The extremists now active in Tunisia, some analysts say, are using the country as a staging ground for attacks on Algeria, which has fought a long confrontation with al-Qaida and, more recently, a new Islamic State branch.
“Tunisia is the land of recruitment,” said Michael Bechir Ayari, Tunisia senior analyst for the International Crisis Group.
Others say Tunisia itself remains a target because of the government’s relatively liberal views on Islam, women and freedom of expression.
In 2015, Tunisian gunmen with the Islamic State attacked the resort town of Sousse and the famed Bardo Museum in the capital, killing scores of people, mostly foreign tourists. The following year, more Tunisians belonging to the Islamic State entered from Libya and tried to seize Ben Guerdane before Tunisian security forces repelled them.

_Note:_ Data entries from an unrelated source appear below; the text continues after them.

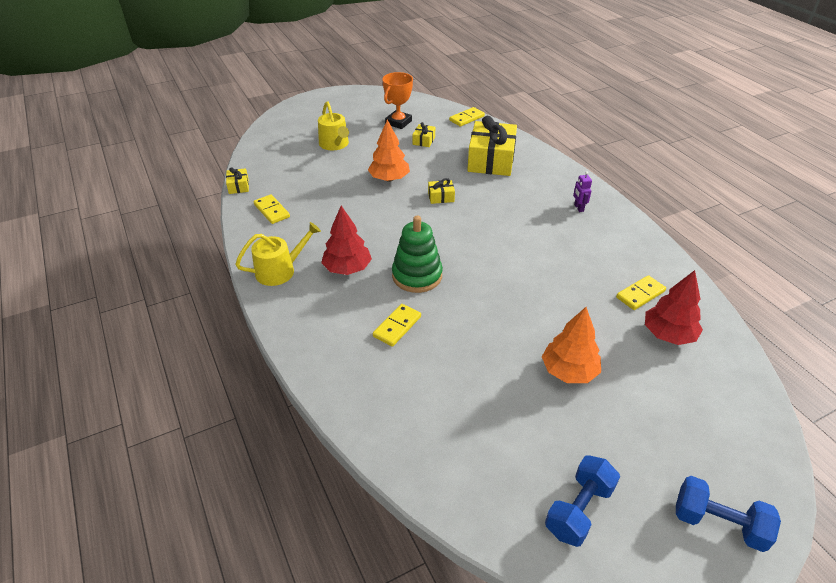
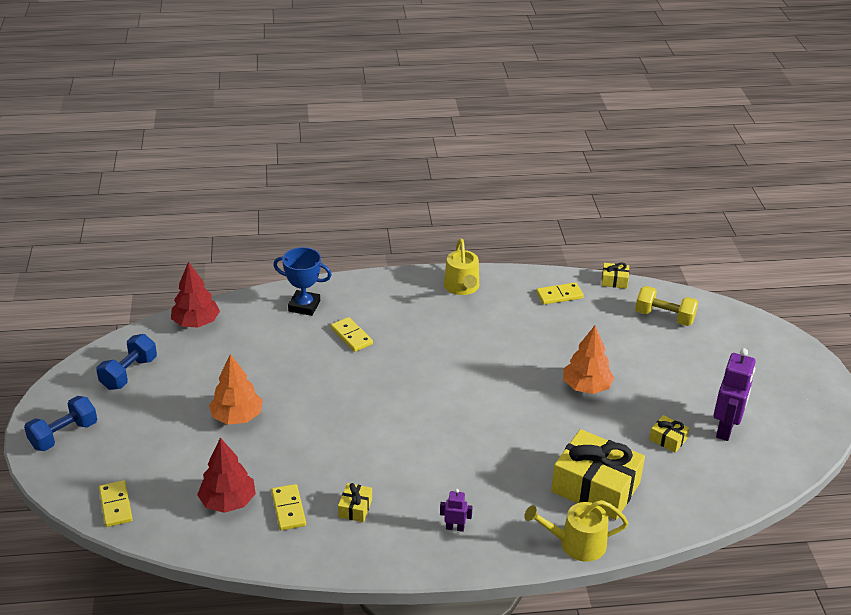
camera: 110 degrees right, 5 degrees down
yellow watering can [318,101,349,150] -> yellow watering can moved to [524,500,628,562]
red tree [321,206,372,275] -> red tree moved to [171,262,220,328]
orange trophy [382,72,413,129] -> purple robot [714,348,756,441]
green stacking toy [392,216,443,293] -> none
yellow gift [428,178,455,204] -> yellow gift moved to [338,483,372,522]
yellow domino [449,107,485,126] -> yellow domino moved to [99,480,133,527]
blue dumbbell [545,455,620,547] -> blue dumbbell turned 60 degrees clockwise [96,334,157,390]
none -> blue trophy [273,247,332,316]
none -> yellow dumbbell [635,286,698,326]

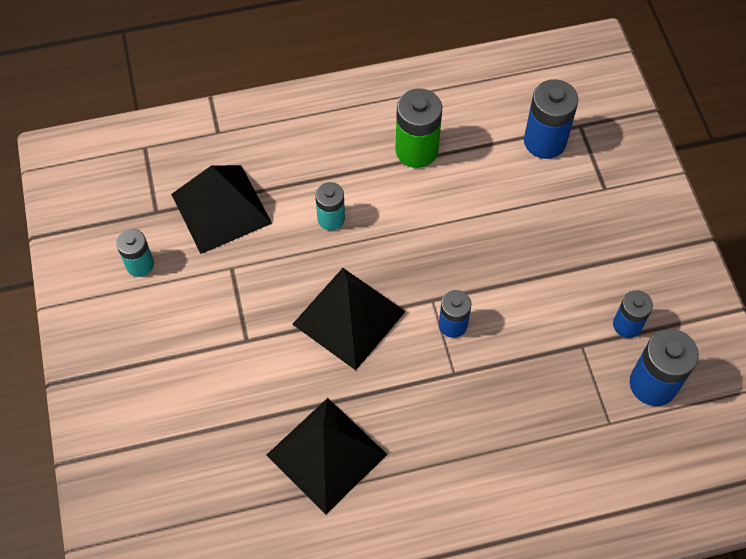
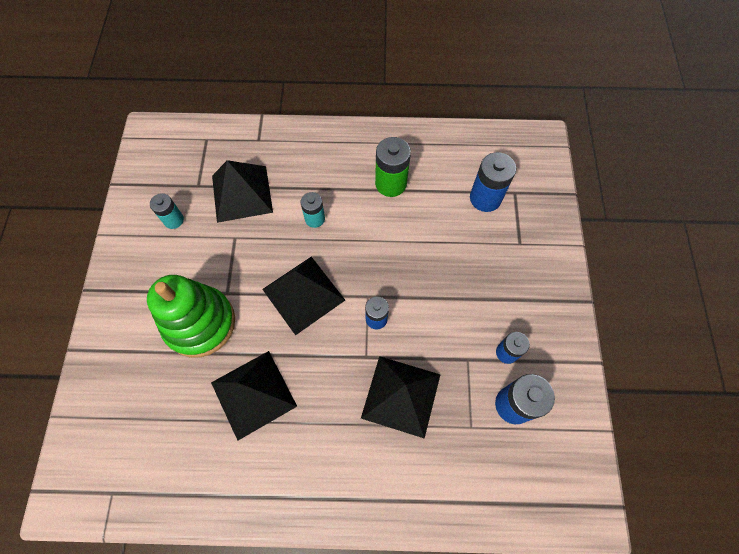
camera: 15 degrees right, 5 degrees up
none -> green stacking toy [147,275,235,358]
none -> black pyramid [361,356,441,439]

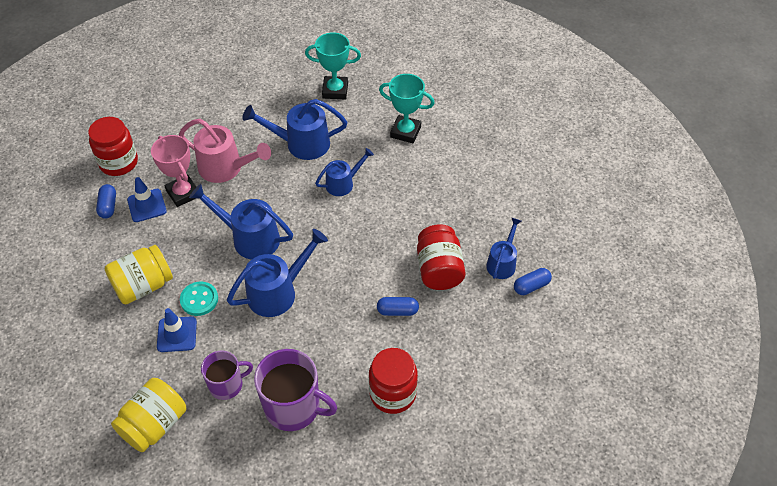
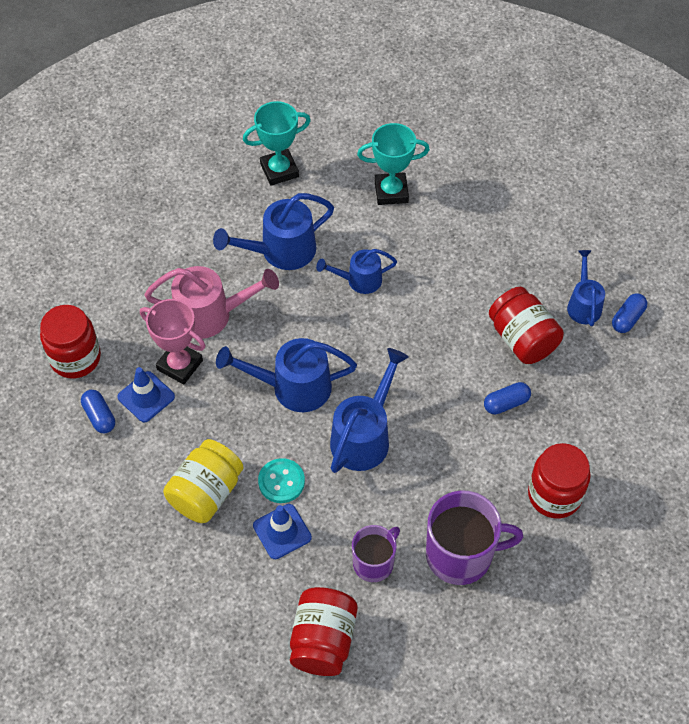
camera: 25 degrees left, 5 degrees up
yellow jar [111,378,186,452] -> red jar [290,587,358,676]
blue watering can [315,148,374,196] -> blue watering can turned 135 degrees counterclockwise [316,249,397,294]

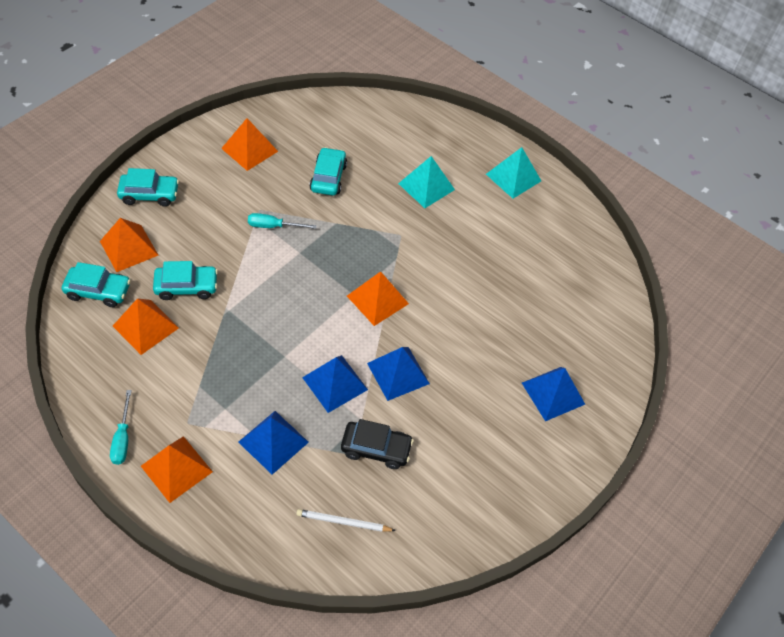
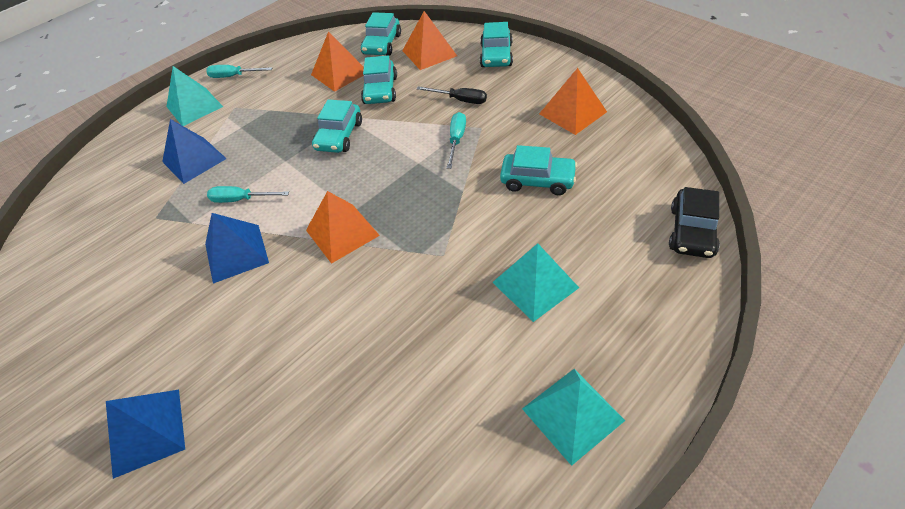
camera: 105 degrees right, 5 degrees down
orange pyramid [141,436,213,503] -> turquoise pyramid [166,66,223,126]
white pencil [296,509,396,532] -> none
blue pyramid [302,355,368,413] -> turquoise screwdriver [207,186,289,203]
black car [341,419,413,469] -> black car moved to [669,187,720,258]
none -> turquoise car [312,99,362,153]
none -> black screwdriver [417,86,487,104]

Since then, the Islamic State and al-Qaida have carried out more attacks in Tunisia, but none as catastrophic. Today, an estimated 200 militants belonging to either the Islamic State or al-Qaida are operating in the mountains, although the number of sympathizers is unknown, analysts said.
The attack last month near the Algerian border illustrated the militants’ continuing ambitions. The national guard vehicles were on patrol in a remote, mountainous patch near the town of Jendouba when the militants, hidden in the bush, threw a grenade and a gunfight ensued.
“It was a treacherous ambush,” said Omar Benaissi, a top local official in Ghardimaou, the impoverished region where the attack happened. “The six were killed in the moment the attack happened.”
Residents and officials suspected that the militants may have been tipped off to the convoy by local supporters. Al-Qaida’s local branch asserted responsibility for the attack, which analysts say was intended to show that the militants are still a force and to use for recruitment.
“The groups still operating out there in the mountains out west have a lot of skill,” Herbert said. “They seem to have grown in size over the past couple of years. They have a lot of resilience to withstanding Tunisian attempts to end this conflict.”
Hatem Hwawi, a teacher and blogger in Jendouba, said most of the local residents lead hardscrabble lives and resent the government, making them susceptible to militant appeals.
“They are miserable and can be easily recruited by the terrorists,” he said. “The Tunisian authorities are creating a fertile soil for terrorists, either by marginalizing the security forces or marginalizing the people economically.”
Hwawi, who said he helped carry the wounded soldiers into the hospital, described them as ill-equipped, with guns and shoes in poor condition.
Tunisian authorities say they have made progress in tackling the local militancy, noting the decrease in attacks nationwide. The United States has provided tens of millions of dollars to enhance security on the Libyan border.
Security analysts give high marks to the nation’s U.S.-trained counterterrorism forces for gathering intelligence and for penetrating and dismantling cells. But the analysts are concerned about non-elite forces, such as the police and border guards, who have less training and are more corruptible.
Analysts also are increasingly concerned about the potential for radicalization in Tunisia’s prisons, where many extremists are kept in cells with common criminals.
“It is definitely a worry, since there is a huge population of individuals in overcrowded prisons planning their next strategic moves for whenever they are released from prison,” said Aaron Zelin, an expert on jihadist groups with the Washington Institute for Near East Policy and author of a forthcoming book on the history of Tunisian jihadism.
The Tunisian state, he added, does not have adequate rehabilitation or reintegration programs for former militants. “So it is likely if they are released, they would just revert back to their old ways with ISIS or al-Qaida, depending on their affiliation when they went in.”